Could you copy exactly the lines below from the one with "middle dip: (247, 289)" to the one with "middle mcp: (190, 242)", inclusive, leaving out any pictures?

Dataset items
>>>>>

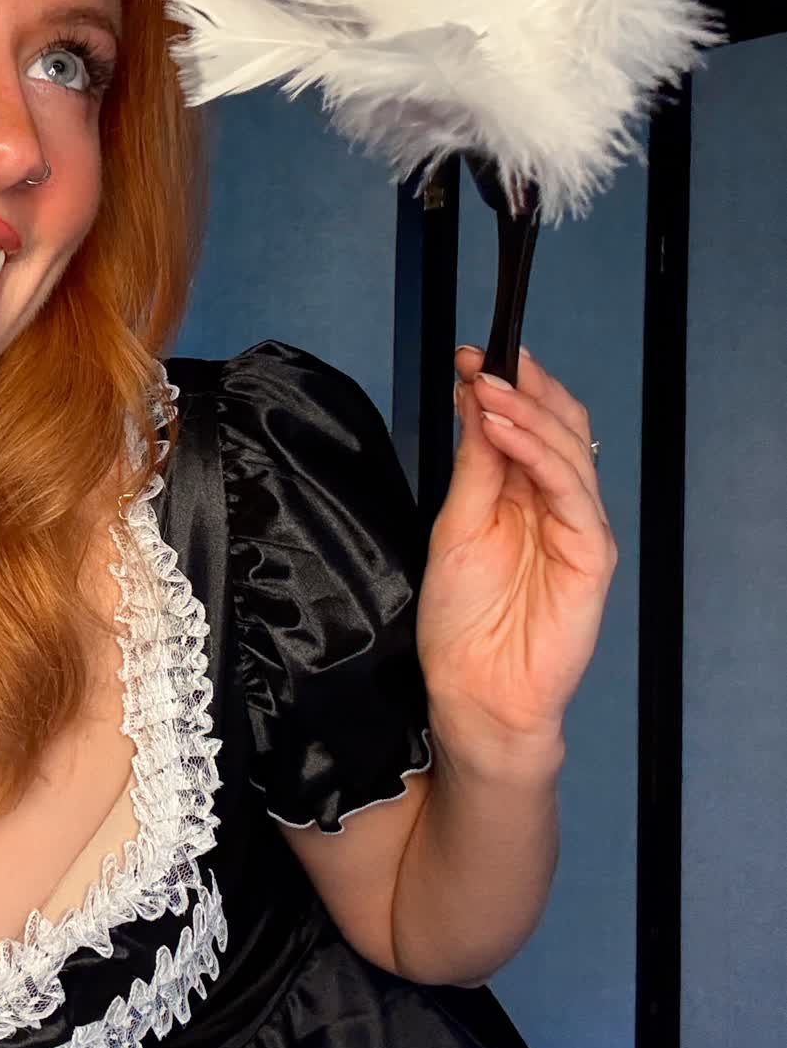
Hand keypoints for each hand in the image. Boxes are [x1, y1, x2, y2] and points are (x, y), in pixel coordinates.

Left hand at [416, 343, 618, 768]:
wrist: (475, 692)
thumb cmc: (462, 621)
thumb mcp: (455, 525)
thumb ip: (474, 465)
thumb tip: (475, 399)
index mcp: (526, 495)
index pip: (529, 424)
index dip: (505, 386)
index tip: (467, 355)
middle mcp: (558, 506)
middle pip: (558, 426)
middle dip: (519, 387)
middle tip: (478, 360)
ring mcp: (579, 529)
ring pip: (568, 450)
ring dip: (526, 412)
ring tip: (488, 388)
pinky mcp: (592, 556)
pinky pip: (572, 493)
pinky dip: (539, 456)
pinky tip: (506, 431)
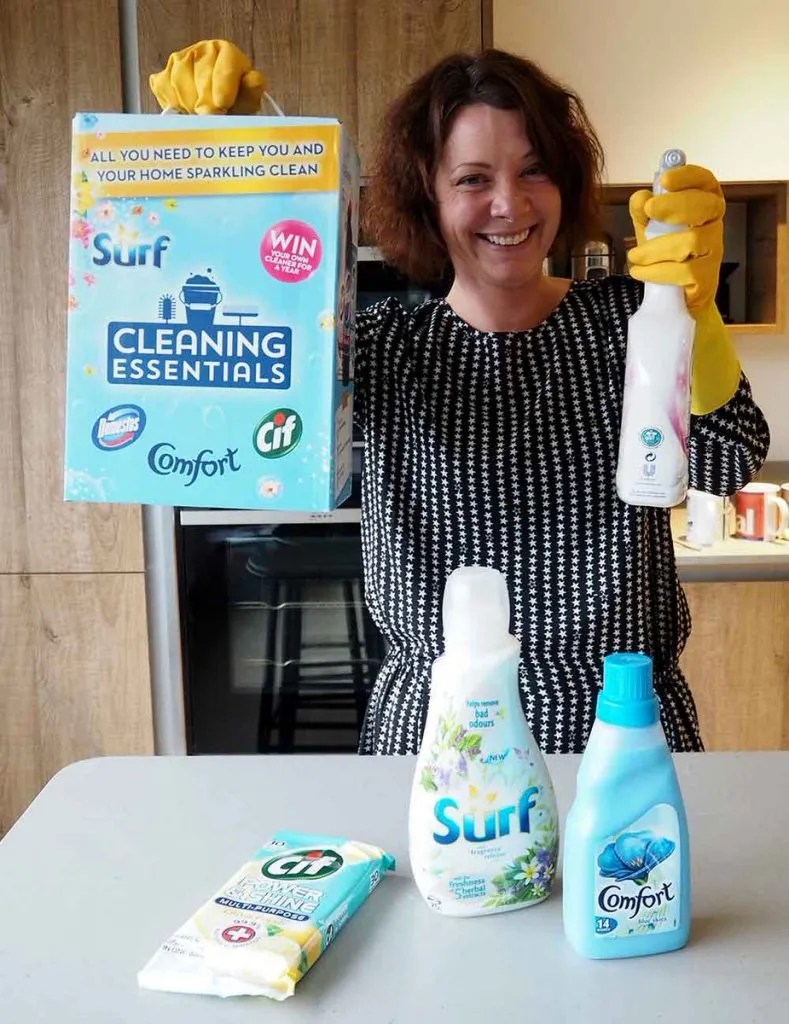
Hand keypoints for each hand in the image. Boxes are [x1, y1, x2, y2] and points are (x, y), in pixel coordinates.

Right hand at [149, 39, 265, 114]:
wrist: (216, 108)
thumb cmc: (234, 103)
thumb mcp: (248, 99)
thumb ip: (251, 91)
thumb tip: (253, 79)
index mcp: (226, 52)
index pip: (223, 68)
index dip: (222, 90)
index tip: (223, 106)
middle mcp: (201, 50)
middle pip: (199, 77)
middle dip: (207, 102)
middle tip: (212, 118)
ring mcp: (179, 60)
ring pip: (179, 84)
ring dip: (191, 106)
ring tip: (201, 115)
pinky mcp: (162, 75)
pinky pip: (165, 91)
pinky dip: (175, 106)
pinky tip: (186, 111)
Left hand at [627, 165, 724, 310]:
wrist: (675, 297)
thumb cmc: (666, 254)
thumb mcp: (650, 228)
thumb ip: (643, 211)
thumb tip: (640, 197)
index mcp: (702, 205)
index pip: (705, 182)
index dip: (688, 177)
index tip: (665, 179)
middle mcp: (713, 225)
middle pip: (706, 206)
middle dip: (676, 204)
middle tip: (649, 209)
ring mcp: (713, 252)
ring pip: (692, 241)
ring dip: (657, 247)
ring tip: (635, 255)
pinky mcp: (707, 278)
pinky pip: (686, 271)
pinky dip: (657, 271)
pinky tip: (640, 271)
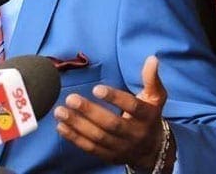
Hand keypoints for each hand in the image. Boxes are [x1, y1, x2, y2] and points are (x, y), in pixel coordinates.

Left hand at [54, 56, 172, 168]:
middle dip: (89, 112)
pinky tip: (61, 126)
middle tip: (70, 99)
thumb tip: (152, 59)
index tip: (96, 89)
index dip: (115, 98)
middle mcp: (135, 134)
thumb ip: (151, 79)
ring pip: (98, 137)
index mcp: (147, 116)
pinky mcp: (109, 156)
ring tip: (60, 111)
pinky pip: (90, 148)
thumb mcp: (155, 98)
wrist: (152, 150)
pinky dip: (74, 138)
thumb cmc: (149, 116)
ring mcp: (121, 147)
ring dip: (77, 124)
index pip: (133, 107)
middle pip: (111, 124)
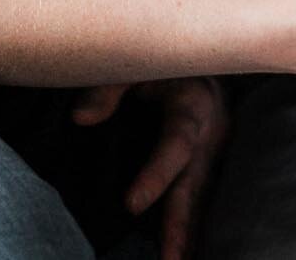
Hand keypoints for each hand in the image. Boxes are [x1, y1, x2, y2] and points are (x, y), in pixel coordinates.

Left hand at [74, 77, 228, 259]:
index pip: (176, 146)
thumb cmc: (164, 59)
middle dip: (180, 226)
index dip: (156, 176)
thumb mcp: (137, 60)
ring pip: (202, 198)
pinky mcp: (211, 163)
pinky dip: (194, 224)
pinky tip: (184, 249)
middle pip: (194, 185)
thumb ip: (109, 86)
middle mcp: (210, 134)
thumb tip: (81, 119)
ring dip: (189, 233)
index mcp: (193, 106)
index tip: (131, 206)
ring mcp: (214, 152)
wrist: (206, 54)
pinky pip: (202, 197)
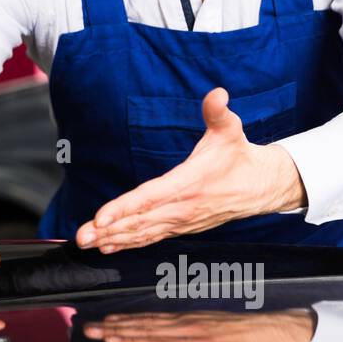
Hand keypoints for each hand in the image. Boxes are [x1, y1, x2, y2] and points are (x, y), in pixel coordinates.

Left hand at [76, 87, 306, 251]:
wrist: (261, 186)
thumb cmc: (239, 156)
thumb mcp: (231, 130)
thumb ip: (218, 112)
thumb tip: (218, 94)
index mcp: (189, 183)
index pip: (150, 197)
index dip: (124, 208)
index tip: (101, 217)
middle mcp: (183, 207)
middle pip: (140, 221)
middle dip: (108, 229)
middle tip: (80, 237)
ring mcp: (182, 221)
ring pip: (143, 233)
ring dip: (113, 239)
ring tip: (87, 243)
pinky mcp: (182, 227)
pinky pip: (151, 238)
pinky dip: (129, 243)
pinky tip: (108, 247)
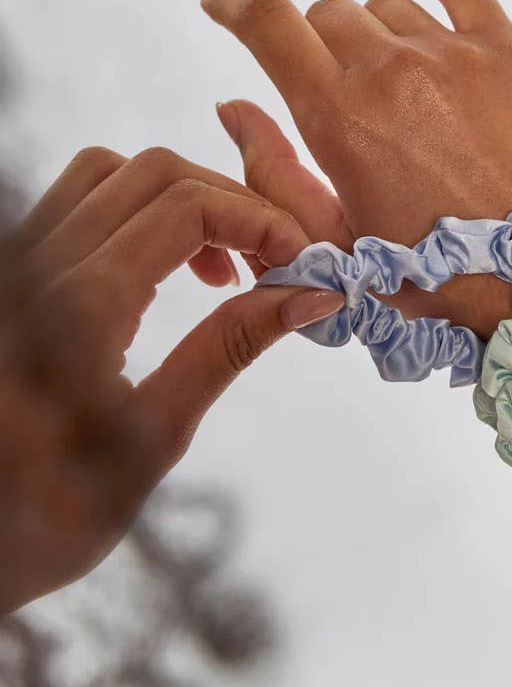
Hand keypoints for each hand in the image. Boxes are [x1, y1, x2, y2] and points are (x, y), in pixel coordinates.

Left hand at [0, 146, 342, 612]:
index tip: (304, 263)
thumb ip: (225, 350)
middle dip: (233, 203)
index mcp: (80, 309)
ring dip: (185, 198)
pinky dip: (143, 212)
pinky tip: (171, 269)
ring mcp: (17, 266)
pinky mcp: (14, 277)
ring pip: (111, 174)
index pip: (186, 207)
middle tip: (278, 260)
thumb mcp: (152, 440)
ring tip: (226, 263)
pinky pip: (80, 204)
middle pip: (153, 173)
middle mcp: (38, 267)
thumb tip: (308, 297)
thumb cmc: (50, 513)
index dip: (260, 221)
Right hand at [200, 0, 511, 337]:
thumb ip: (278, 176)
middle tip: (336, 89)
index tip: (222, 2)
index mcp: (341, 120)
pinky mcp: (508, 51)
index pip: (270, 27)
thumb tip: (236, 112)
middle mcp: (391, 71)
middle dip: (316, 46)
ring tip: (387, 76)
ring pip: (384, 6)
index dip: (235, 7)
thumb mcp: (344, 248)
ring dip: (370, 33)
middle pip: (328, 15)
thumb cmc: (450, 278)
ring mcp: (453, 53)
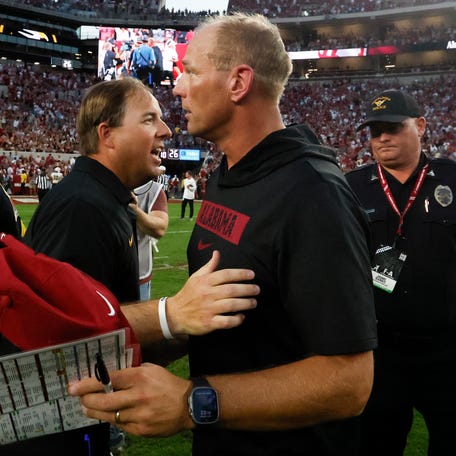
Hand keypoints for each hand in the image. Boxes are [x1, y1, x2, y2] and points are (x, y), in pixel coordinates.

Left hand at [68, 363, 191, 436]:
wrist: (188, 405)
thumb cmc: (167, 384)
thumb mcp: (151, 369)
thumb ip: (131, 372)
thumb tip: (110, 375)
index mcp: (140, 377)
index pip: (109, 380)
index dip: (88, 384)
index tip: (74, 387)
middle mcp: (138, 396)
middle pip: (104, 400)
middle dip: (86, 399)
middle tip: (79, 398)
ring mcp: (139, 415)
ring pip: (108, 415)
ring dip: (95, 411)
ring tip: (88, 407)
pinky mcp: (141, 429)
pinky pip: (119, 424)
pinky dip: (111, 419)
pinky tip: (107, 414)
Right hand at [168, 250, 258, 335]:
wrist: (175, 315)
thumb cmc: (188, 294)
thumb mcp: (196, 277)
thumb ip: (209, 266)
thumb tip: (217, 253)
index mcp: (205, 281)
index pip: (226, 274)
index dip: (240, 274)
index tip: (252, 275)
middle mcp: (207, 294)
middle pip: (231, 290)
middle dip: (247, 289)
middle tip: (257, 289)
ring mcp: (208, 309)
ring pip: (231, 305)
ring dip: (245, 303)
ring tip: (253, 302)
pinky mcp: (209, 323)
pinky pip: (227, 321)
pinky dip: (236, 319)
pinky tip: (241, 316)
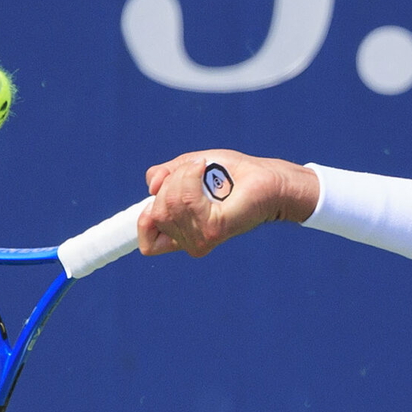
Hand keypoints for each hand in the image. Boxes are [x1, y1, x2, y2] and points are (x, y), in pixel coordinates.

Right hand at [138, 150, 318, 257]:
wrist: (266, 178)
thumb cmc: (232, 173)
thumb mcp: (187, 168)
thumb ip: (164, 176)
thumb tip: (152, 189)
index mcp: (182, 234)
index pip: (148, 243)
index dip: (145, 219)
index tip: (159, 196)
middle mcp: (190, 242)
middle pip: (155, 213)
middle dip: (169, 183)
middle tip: (195, 170)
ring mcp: (202, 239)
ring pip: (168, 204)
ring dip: (182, 176)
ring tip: (203, 168)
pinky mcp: (214, 230)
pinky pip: (185, 200)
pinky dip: (190, 176)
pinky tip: (204, 168)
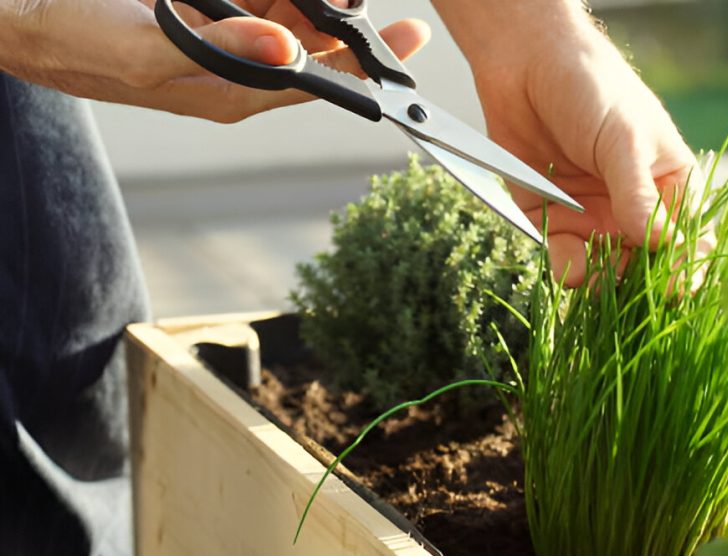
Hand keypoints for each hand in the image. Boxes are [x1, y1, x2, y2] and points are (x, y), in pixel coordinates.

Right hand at [0, 0, 429, 121]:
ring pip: (291, 17)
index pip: (316, 85)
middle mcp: (235, 71)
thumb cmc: (74, 40)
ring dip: (319, 0)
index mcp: (229, 93)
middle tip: (381, 2)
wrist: (23, 16)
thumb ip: (222, 52)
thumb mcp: (146, 47)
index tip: (408, 39)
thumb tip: (290, 54)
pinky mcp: (205, 14)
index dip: (366, 66)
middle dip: (352, 24)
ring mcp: (221, 39)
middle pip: (313, 49)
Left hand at [434, 4, 703, 286]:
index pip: (690, 238)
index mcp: (669, 185)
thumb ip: (637, 194)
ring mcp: (594, 217)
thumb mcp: (623, 139)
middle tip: (631, 291)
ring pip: (606, 269)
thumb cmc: (591, 88)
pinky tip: (569, 269)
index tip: (677, 286)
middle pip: (647, 264)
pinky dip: (567, 269)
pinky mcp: (552, 221)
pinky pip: (564, 258)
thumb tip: (659, 244)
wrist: (525, 64)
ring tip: (595, 277)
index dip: (687, 266)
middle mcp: (634, 209)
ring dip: (603, 280)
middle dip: (641, 282)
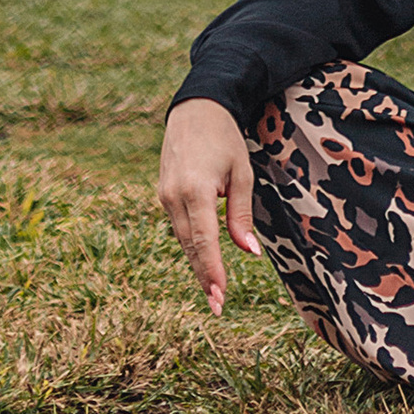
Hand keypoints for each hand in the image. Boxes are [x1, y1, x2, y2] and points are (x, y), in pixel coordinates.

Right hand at [157, 96, 262, 313]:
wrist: (195, 107)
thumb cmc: (224, 138)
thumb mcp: (242, 173)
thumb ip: (241, 214)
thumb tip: (250, 252)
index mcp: (196, 189)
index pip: (204, 240)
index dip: (212, 271)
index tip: (219, 298)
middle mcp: (175, 195)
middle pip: (190, 246)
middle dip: (204, 276)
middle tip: (218, 305)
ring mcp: (165, 195)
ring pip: (183, 238)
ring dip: (197, 263)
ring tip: (213, 291)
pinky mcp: (163, 193)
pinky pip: (179, 225)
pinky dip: (191, 244)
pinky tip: (203, 259)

<<<<<

--- Your response ---
middle dip: (247, 289)
middle tip: (257, 289)
ring mcp: (208, 309)
ring pip: (231, 305)
ring dip: (245, 303)
ring tip: (253, 302)
pinky mcp: (209, 323)
pinky pip: (227, 321)
pinky dip: (236, 319)
pinky tip: (241, 316)
Hand keypoints for each hand in the image. Boxes are [x1, y1, x2, y2] and points are (x, y), in pixel coordinates.

Right hand at [138, 150, 318, 257]:
wrist: (266, 178)
thumb cmc: (232, 173)
thumb mcp: (187, 168)
thumb ip: (164, 176)
thumb tip: (152, 189)
index mcp: (182, 234)
index pip: (148, 243)
index dip: (145, 219)
index tip: (159, 196)
middle mcp: (190, 242)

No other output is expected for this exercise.